Lines to restate from the data below: from the one containing "658 137 7856" to the one containing "891 143 7756", both included. Give them again exactly, and only them.

→ Collection entries:
########

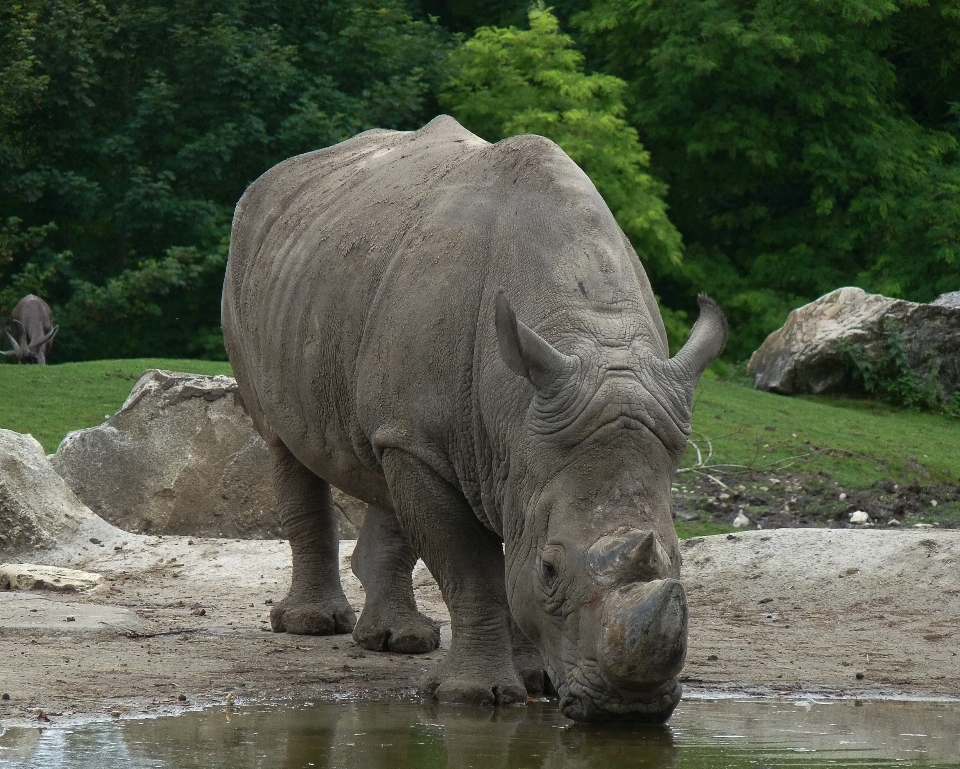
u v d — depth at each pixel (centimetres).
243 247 2036
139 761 1170
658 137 7856
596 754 1225
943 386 5369
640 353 1307
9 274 7638
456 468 1470
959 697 1585
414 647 1831
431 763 1179
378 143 2002
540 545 1268
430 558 1530
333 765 1166
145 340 7638
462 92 7462
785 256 7862
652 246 7131
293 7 7762
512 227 1453
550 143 1531
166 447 3109
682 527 3394
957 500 3978
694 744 1280
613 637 1138
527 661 1606
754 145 7581
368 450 1638
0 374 4431
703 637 1958
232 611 2161
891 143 7756
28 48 7156
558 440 1261
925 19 8281
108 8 7644
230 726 1337
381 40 7581
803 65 7675
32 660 1653
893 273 7656
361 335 1611
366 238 1661
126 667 1636
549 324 1348
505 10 8525
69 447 3112
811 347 5378
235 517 3097
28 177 7175
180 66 7288
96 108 7562
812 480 3962
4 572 2284
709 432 4334
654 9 7656
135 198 7019
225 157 7038
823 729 1369
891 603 2116
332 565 2039
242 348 2014
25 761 1166
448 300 1470
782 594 2212
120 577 2478
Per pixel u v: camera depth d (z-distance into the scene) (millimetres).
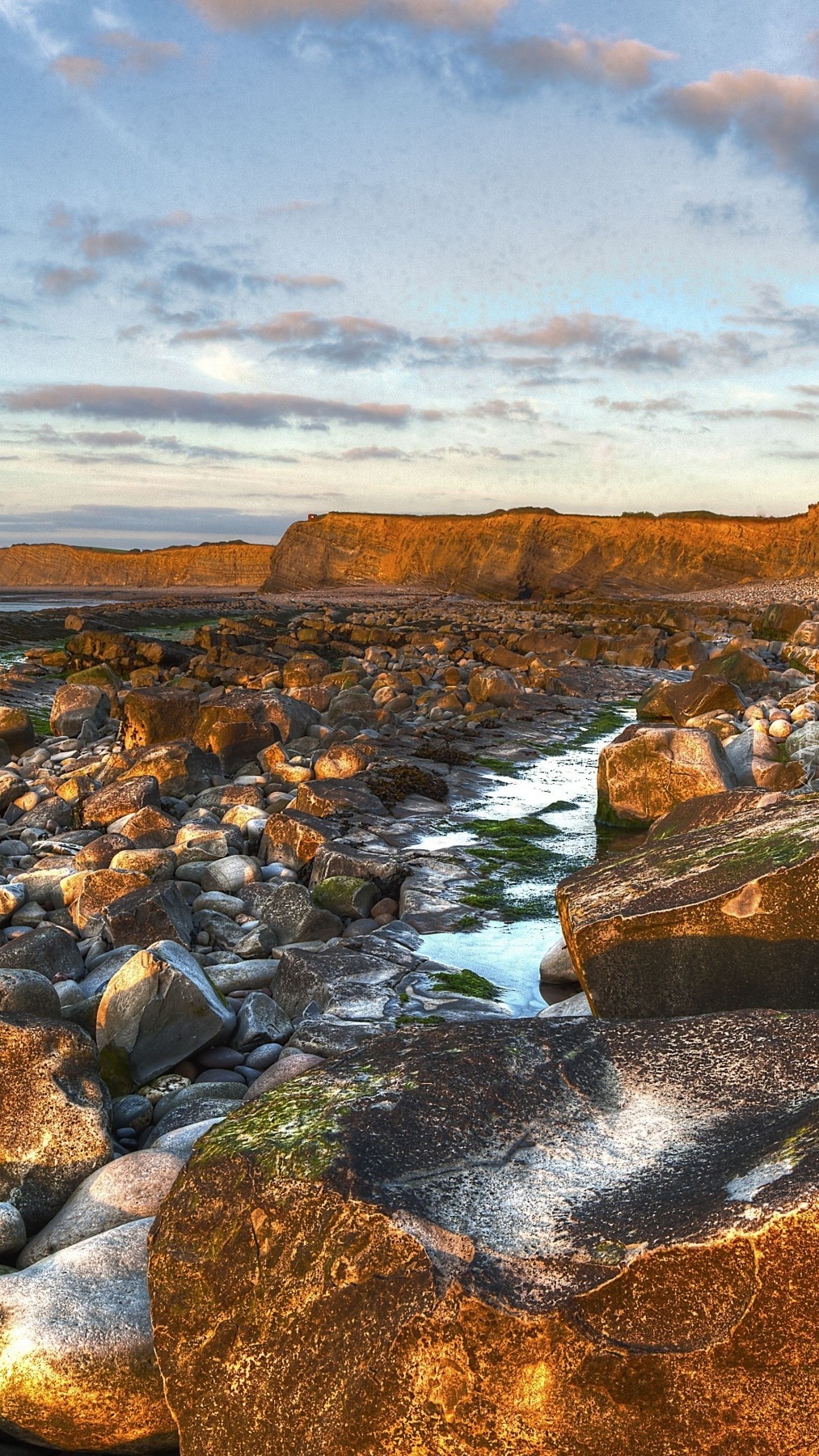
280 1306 2836
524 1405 2525
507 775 15180
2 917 8906
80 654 37688
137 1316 3494
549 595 107438
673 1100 3264
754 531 108625
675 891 5371
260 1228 2914
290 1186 2904
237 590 144375
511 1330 2518
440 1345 2576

########

→ Answer to the problem:
658 137 7856
596 754 1225
943 386 5369
640 353 1307
9 274 7638
456 468 1470
959 697 1585
414 647 1831
431 763 1179
378 143 2002
540 545 1268
430 558 1530
333 765 1166
145 340 7638
462 92 7462
785 256 7862
652 246 7131
293 7 7762
512 227 1453
550 143 1531
166 447 3109
682 527 3394
957 500 3978
694 744 1280
613 637 1138
527 661 1606
754 145 7581
368 450 1638
0 374 4431
703 637 1958
232 611 2161
891 143 7756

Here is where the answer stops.